Erikson Institute to expand program to primary grades in public schools.

In the countless times preschool teacher Cecelia Blue-Ford has read “Goldilocks and the Three Bears” to her preschool students at Kellman Corporate Community Elementary School, she never saw the book as a way to teach math.

Since her training in the Erikson Institute’s Early Mathematics Education Project, she now uses the story to bring to life math concepts as much as the characters and plot. Classification, a key concept in math, is a big part of the story. Blue-Ford has her students
group different-size bowls and spoons according to which family member — Papa Bear, Mama Bear or Baby Bear — would use them.

“I would have never thought to do something like that,” said Blue-Ford, who has taught at Kellman on the West Side for the last four of her 13 years as a preschool teacher. “Now, when I pull out stories and read to the kids, I always am thinking about what math I can extract from there.”

Blue-Ford is one of more than 230 Chicago Public Schools teachers who have trained with the Erikson Institute, a Chicago graduate school focusing on child development.
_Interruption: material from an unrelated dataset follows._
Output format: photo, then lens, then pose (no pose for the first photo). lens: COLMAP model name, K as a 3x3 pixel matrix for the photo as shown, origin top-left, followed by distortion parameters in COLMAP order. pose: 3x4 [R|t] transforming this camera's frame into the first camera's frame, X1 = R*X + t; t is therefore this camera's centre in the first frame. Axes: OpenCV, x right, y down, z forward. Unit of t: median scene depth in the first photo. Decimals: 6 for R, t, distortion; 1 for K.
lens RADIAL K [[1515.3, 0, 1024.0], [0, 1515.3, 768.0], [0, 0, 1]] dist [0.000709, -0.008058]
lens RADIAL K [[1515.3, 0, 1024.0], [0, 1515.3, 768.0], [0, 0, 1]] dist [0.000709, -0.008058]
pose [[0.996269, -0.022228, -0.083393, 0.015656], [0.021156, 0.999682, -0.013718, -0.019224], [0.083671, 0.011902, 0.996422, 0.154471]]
With up to $2 million in private funding — and no money from the school district — the early math program has reached about 7,500 preschool and kindergarten students in about 110 schools.

Starting next fall, the program will include first- through third-grade teachers in eight Chicago public schools. Erikson recently won a five-year, $5 million federal “Investing in Innovation” grant to expand its teacher training. It was one of 49 programs selected from nearly 1,700 institutions that applied for the funding.

“Math has been neglected and certainly, as a nation, we need to do a better job” teaching it, said Jennifer McCray, Erikson’s Early Mathematics Education Project director. “It’s a matter of deciding what’s important. I certainly wouldn’t want an arts program to be gone. But the math education kids are getting now is not as good as it could be or as it should be.”

Teaching math is often relegated to a few lessons in preschool and kindergarten classes, McCray said. Erikson’s program gets teachers to think about adding math throughout the school day, whether it’s counting how many boys and girls are lined up or having the students decide how to group objects such as their own shoes.

In 2007, the year the early math program launched, Erikson found that 21 percent of preschool and kindergarten teachers covered math on any given day while 90 percent covered language arts and literature.

“By third grade, it’s critical kids read and read well,” said Barbara Bowman, the school district’s chief officer of early childhood education. “It’s also critical they have math skills. Some kids shut down in math because they haven’t got the underpinnings they need.”

Erikson’s teacher training program is part of a broader movement in early education to make math skills as important as literacy. The school district started exploring the issue about five years ago as research showed that children’s math skills are as much a predictor of their future success as their literacy skills, said Bowman, who also is a professor at Erikson.

The program is also intended to narrow the achievement gap between children whose families are middle class versus low-income, said McCray of Erikson.

Erikson’s research in 2008-09 showed that students who were behind national norms for test scores gained 10 months of math knowledge under the guidance of trained teachers. Students whose teachers weren’t trained gained seven months, the study showed.

The Chicago Mercantile Exchange Foundation has committed $1.65 million to Erikson’s program over seven years. Foundation officials see the effort as a way to give students from low-income communities an academic boost.

“We want to make sure kids growing up in our inner-city neighborhoods have just as much a chance to succeed,” said Kassie Davis, foundation executive director. “Investing in early childhood education, especially for inner-city kids, is really going to pay big dividends down the line.”

Tamika Wells, whose daughter Azaria, 4, is a student in Blue-Ford’s preschool class at Kellman, said she hopes her daughter’s love of math doesn’t fade.

Wells, 27, said the math activities Blue-Ford does in class carry over into their daily routine. Azaria is always counting, whether it’s the number of people in the car or the number of steps she is climbing.

“She does it a lot,” said Wells, who is studying to be an early childhood teacher herself and works on a math activity book with her daughter at home. “I’m hoping she doesn’t develop a fear of math. As long as they start young and carry it on, I think the students will come out much better.